Cryomodules are classified by their performance, or the total amount of acceleration they give to electrons. All of the cryomodules originally installed in CEBAF were C20 cryomodules, named such because they provide electrons in the accelerator’s beam with 20 MeV energy gain.
Between 2006 and 2017, thirteen of these original C20 cryomodules were refurbished, transforming them into C50 cryomodules, capable of providing electrons with 50 MeV energy gain. Additionally, when Jefferson Lab upgraded CEBAF’s electron beam energy to 12 GeV in 2017, CEBAF received ten new C100 cryomodules built from scratch at Jefferson Lab.
Despite these improvements and additions, some original, un-refurbished C20 cryomodules remain. To ensure that CEBAF maintains its total energy output over time, the poorest-performing cryomodules must be refurbished. Through the C75 cryomodule program, Jefferson Lab scientists, engineers and technicians plan to revamp 10 of the C20 cryomodules.
“The cryomodules that are performing the worst, they’re the ones that are going to be pulled out,” said Ciovati. “And when they’re reassembled, the goal is for them to provide a 75 MeV energy gain.”

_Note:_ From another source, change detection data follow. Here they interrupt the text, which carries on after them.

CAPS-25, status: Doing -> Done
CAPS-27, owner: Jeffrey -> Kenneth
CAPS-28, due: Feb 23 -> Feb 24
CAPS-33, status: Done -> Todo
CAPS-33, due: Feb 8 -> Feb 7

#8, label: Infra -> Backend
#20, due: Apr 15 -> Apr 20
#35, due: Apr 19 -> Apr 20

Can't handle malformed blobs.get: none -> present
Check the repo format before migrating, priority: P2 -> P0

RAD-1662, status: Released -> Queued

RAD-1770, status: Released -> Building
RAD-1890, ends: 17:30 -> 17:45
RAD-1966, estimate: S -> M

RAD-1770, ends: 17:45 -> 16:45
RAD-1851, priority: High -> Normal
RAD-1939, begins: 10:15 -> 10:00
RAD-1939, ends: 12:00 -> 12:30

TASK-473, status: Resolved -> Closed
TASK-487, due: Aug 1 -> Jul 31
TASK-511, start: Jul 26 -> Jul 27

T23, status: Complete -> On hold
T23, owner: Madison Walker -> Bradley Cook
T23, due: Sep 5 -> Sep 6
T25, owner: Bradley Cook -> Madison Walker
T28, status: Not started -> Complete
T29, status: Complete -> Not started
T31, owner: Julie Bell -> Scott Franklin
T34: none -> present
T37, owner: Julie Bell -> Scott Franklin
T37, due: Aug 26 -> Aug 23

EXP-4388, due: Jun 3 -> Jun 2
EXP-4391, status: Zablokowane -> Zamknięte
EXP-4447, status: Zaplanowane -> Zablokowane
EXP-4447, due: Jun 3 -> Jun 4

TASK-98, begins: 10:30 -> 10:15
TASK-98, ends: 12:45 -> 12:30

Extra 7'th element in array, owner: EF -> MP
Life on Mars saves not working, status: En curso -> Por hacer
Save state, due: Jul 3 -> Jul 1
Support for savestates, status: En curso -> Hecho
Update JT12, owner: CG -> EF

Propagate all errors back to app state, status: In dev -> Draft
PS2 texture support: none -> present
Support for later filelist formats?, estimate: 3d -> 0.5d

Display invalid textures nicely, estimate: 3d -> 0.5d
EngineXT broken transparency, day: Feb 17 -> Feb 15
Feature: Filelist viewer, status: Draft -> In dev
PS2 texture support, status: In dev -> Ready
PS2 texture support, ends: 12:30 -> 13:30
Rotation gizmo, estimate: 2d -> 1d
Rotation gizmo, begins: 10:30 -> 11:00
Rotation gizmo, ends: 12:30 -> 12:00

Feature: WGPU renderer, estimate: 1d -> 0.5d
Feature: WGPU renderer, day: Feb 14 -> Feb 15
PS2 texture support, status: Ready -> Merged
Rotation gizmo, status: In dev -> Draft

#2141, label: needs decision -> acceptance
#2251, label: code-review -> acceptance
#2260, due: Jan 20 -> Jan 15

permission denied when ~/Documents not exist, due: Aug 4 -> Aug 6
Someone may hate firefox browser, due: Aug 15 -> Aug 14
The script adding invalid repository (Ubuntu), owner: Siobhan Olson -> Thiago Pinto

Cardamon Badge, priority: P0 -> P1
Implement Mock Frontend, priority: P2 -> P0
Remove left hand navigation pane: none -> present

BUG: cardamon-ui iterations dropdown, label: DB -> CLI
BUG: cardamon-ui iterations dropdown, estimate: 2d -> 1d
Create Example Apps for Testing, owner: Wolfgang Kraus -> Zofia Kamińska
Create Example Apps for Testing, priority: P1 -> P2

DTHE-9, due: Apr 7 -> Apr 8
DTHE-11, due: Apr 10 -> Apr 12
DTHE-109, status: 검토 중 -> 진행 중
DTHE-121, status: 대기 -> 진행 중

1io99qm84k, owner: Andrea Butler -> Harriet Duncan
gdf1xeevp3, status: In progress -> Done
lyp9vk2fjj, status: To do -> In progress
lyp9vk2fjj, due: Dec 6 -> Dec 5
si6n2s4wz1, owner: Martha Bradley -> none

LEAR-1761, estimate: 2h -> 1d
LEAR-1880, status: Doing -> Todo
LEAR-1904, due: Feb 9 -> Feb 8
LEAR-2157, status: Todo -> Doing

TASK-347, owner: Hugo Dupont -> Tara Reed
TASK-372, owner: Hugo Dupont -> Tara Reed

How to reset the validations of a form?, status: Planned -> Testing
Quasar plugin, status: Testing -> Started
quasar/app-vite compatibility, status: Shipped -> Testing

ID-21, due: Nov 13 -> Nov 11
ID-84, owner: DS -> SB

The previous refurbishment method transformed C20 cryomodules into C50 cryomodules, but Jefferson Lab’s scientists realized this wasn’t keeping up with CEBAF’s energy needs. The C75 cryomodule program, which was originally conceived by Arne Freyberger, Ganapati Myneni and Robert Rimmer, will employ a new, more cost-effective refurbishment method.
“We needed to step up the energy that can be gained per refurbishment,” Ciovati explained.
While the previous method exclusively reused original parts from the cryomodule, the new method will both recycle parts from the original cryomodule and add new parts featuring new technology.
Inside every cryomodule sit eight special tubes called cavities. The beam travels through these cavities, which use superconducting radiofrequency technology to accelerate the electrons to the energy required for physics experiments. Structures called end groups bookend the accelerating cells on either side of a cavity.
The C75 cryomodule program will reuse these end structures and build entirely new accelerating cells.
“This method is basically the most cost-effective way to try to get more energy out of the old cryomodules,” Ciovati said. “It’s very expensive to rebuild new end groups.”
The freshly built cavities will be a different shape and different material than their predecessors.
Cavities in the old C20 cryomodules are made of standard fine grain niobium, but the new C75 cavities will be made of large grain niobium, which is three times cheaper than fine grain niobium.
“The new material and new shape of the new cavities will allow them to perform to a higher accelerating gradient,” Ciovati said. The C75 cryomodules will also feature an additional layer of magnetic shielding around their cavities to improve efficiency, another technological improvement from their predecessors.
The program is currently preparing cavities for its first C75 cryomodule. Jefferson Lab buys niobium for the cavities, and then sends the material to a company that builds them (Research Instruments GmbH, Germany). As a technical representative for the C75 cryomodule program, Ciovati acts as the liaison between Jefferson Lab and the cavity manufacturer in Germany.
Ciovati says current plans call for installation of the first C75 cryomodule during a shutdown period later this year.
Over the next five years, the program plans to build and install eight more C75 cryomodules.